CONSIGNE -> Pourriez-vous citer intégralement, sans la moindre modification, toutes les données qui suivent ?

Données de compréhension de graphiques
* * *

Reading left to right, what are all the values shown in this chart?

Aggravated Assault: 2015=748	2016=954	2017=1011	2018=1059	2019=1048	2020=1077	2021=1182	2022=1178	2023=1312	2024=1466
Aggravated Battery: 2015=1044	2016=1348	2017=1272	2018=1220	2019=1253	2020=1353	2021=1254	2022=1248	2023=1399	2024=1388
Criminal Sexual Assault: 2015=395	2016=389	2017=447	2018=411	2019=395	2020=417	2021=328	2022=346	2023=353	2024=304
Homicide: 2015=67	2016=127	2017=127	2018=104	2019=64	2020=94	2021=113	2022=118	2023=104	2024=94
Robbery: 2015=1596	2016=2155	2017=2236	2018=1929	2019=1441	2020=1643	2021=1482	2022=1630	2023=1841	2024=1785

* * *

CORRIGÉ ->
Reading left to right, what are all the values shown in this chart?

Aggravated Assault: 2015=748	2016=954	2017=1011	2018=1059	2019=1048	2020=1077	2021=1182	2022=1178	2023=1312	2024=1466
Aggravated Battery: 2015=1044	2016=1348	2017=1272	2018=1220	2019=1253	2020=1353	2021=1254	2022=1248	2023=1399	2024=1388
Criminal Sexual Assault: 2015=395	2016=389	2017=447	2018=411	2019=395	2020=417	2021=328	2022=346	2023=353	2024=304
Homicide: 2015=67	2016=127	2017=127	2018=104	2019=64	2020=94	2021=113	2022=118	2023=104	2024=94
Robbery: 2015=1596	2016=2155	2017=2236	2018=1929	2019=1441	2020=1643	2021=1482	2022=1630	2023=1841	2024=1785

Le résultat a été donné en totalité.